• COMPLETE THE FOLLOWING:
#1 In the article on Yemen, take the part that opens with the words containing "Disease and famine" and closes with "water and healthcare.", and reproduce it with "armed conflict" substituted by "open warfare".
#2 According to the article on Yemen, what position does Meritxell Relano hold?
#3 Continue the article on Yemen from its last sentence, carrying on its account of the crisis.

• EXCERPT PROVIDED:
· · · ·
The tragedy of Yemen

As famine and disease stalk the Arab world’s poorest country, aid agencies warn that only peace can prevent Yemen from spiralling further into catastrophe

Yemen was once known by the title Arabia Felix, or ‘fortunate Arabia’. No more. Four ruinous years of war, hunger and misery have left the country on the brink of collapse, ravaged by the fastest-growing cholera outbreak on record, and wholly dependent on aid.

Disease and famine now rival gunfire and bombs as the biggest dangers to civilians, accelerating what the United Nations has described as “currently the worst humanitarian crisis in the world".

The story of the poorest Arab state can be told in statistics: 1,200 days of armed conflict, with more than 10,000 people dead. Some 1.2 million cases of cholera and a diphtheria outbreak, both diseases of poverty whose spread is accelerated by a national shortage of food, fuel, clean water and healthcare.

More than 3 million children born into war, and 1.8 million malnourished, making them more susceptible to infection. Two million people displaced from their homes.

“An entire generation of children in Yemen is growing up knowing nothing but violence,” says Meritxell Relano, UNICEF's representative in the country. “Those who survive are likely to carry the physical and psychological scars of conflict for the rest of their lives.”
· · · ·
• DATA FOR REVIEW:
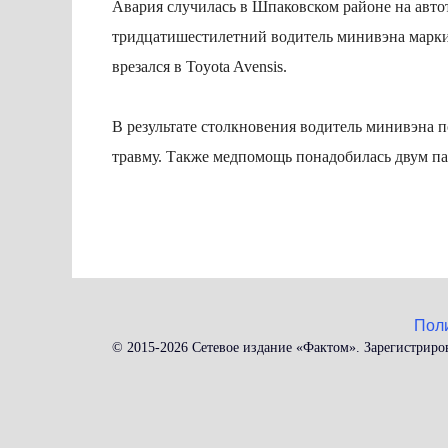
Авария случилась в Шпаковском районе на авто
тридцатишестилетний водитель минивэна марки T
врезался в Toyota Avensis.
В результате столкновения водитель минивэна 
травму. Также медпомощь понадобилась двум п
Пол
© 2015-2026 Сетевое издание «Фактом». Зарегистриро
· · · ·
• SET OF ANSWERS:
#1
Disease and famine now rival gunfire and bombs as the biggest dangers to civilians, accelerating what the United Nations has described as “currently the worst humanitarian crisis in the world".

The story of the poorest Arab state can be told in statistics: 1,200 days of open warfare, with more than 10,000 people dead. Some 1.2 million cases of cholera and a diphtheria outbreak, both diseases of poverty whose spread is accelerated by a national shortage of food, fuel, clean water and healthcare.

#2 She is UNICEF's representative in Yemen.

#3
Yemen’s problems run deep. Much of the country is desert, and water – particularly for farming – is scarce. Even before the war, Yemen relied on imports for almost all of its food, fuel and water, and experts have long predicted that Sanaa will be the first capital city to run dry.

The conflict, which began life as a slow-burn coup by Houthi rebels in 2015, has strangled the flow of commercial supplies, forcing up the price of basic goods beyond most citizens' reach. Naval and air blockades have at times halted even humanitarian relief, leaving an estimated 22 million people in need of support.

Calls for aid funding have largely been met by Saudi Arabia and the UAE who, according to UN data, supplied 55.7 per cent of the $2.98bn given last year to their impoverished neighbour. But reaching those caught in Houthi-occupied areas is a fraught undertaking. Peace, not humanitarian aid, remains the only answer to the escalating crisis in Yemen – but as the pace of war continues, it is ordinary citizens who will pay the price.